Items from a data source
···
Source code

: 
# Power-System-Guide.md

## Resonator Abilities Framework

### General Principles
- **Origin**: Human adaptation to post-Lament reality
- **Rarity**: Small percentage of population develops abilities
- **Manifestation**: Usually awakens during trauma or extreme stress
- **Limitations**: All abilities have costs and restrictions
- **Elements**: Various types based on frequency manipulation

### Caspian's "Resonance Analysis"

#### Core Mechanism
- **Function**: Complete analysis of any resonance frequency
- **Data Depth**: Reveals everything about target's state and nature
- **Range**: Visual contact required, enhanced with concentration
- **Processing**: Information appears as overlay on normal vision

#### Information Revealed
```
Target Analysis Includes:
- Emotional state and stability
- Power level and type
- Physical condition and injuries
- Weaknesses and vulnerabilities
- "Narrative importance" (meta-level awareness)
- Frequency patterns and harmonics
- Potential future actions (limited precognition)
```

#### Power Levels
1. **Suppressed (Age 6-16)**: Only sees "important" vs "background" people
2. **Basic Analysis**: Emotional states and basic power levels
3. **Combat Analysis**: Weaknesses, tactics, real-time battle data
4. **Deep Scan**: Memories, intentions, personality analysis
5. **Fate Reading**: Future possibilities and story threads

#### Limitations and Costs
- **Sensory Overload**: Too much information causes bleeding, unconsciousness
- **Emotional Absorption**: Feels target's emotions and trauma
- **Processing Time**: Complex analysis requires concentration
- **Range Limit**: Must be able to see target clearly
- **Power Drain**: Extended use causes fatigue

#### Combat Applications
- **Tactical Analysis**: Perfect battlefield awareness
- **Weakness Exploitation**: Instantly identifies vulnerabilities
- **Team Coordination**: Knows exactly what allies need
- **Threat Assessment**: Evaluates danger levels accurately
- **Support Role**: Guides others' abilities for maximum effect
···
A complete, exact transcription of the data above is the required answer.

Response to the exercise
Source code

: 
# Power-System-Guide.md

## Resonator Abilities Framework

### General Principles
- **Origin**: Human adaptation to post-Lament reality
- **Rarity**: Small percentage of population develops abilities
- **Manifestation**: Usually awakens during trauma or extreme stress
- **Limitations**: All abilities have costs and restrictions
- **Elements**: Various types based on frequency manipulation

### Caspian's "Resonance Analysis"

#### Core Mechanism
- **Function**: Complete analysis of any resonance frequency
- **Data Depth**: Reveals everything about target's state and nature
- **Range**: Visual contact required, enhanced with concentration
- **Processing**: Information appears as overlay on normal vision

#### Information Revealed
```
Target Analysis Includes:
- Emotional state and stability
- Power level and type
- Physical condition and injuries
- Weaknesses and vulnerabilities
- "Narrative importance" (meta-level awareness)
- Frequency patterns and harmonics
- Potential future actions (limited precognition)
```

#### Power Levels
1. **Suppressed (Age 6-16)**: Only sees "important" vs "background" people
2. **Basic Analysis**: Emotional states and basic power levels
3. **Combat Analysis**: Weaknesses, tactics, real-time battle data
4. **Deep Scan**: Memories, intentions, personality analysis
5. **Fate Reading**: Future possibilities and story threads

#### Limitations and Costs
- **Sensory Overload**: Too much information causes bleeding, unconsciousness
- **Emotional Absorption**: Feels target's emotions and trauma
- **Processing Time**: Complex analysis requires concentration
- **Range Limit**: Must be able to see target clearly
- **Power Drain**: Extended use causes fatigue

#### Combat Applications
- **Tactical Analysis**: Perfect battlefield awareness
- **Weakness Exploitation**: Instantly identifies vulnerabilities
- **Team Coordination**: Knows exactly what allies need
- **Threat Assessment**: Evaluates danger levels accurately
- **Support Role**: Guides others' abilities for maximum effect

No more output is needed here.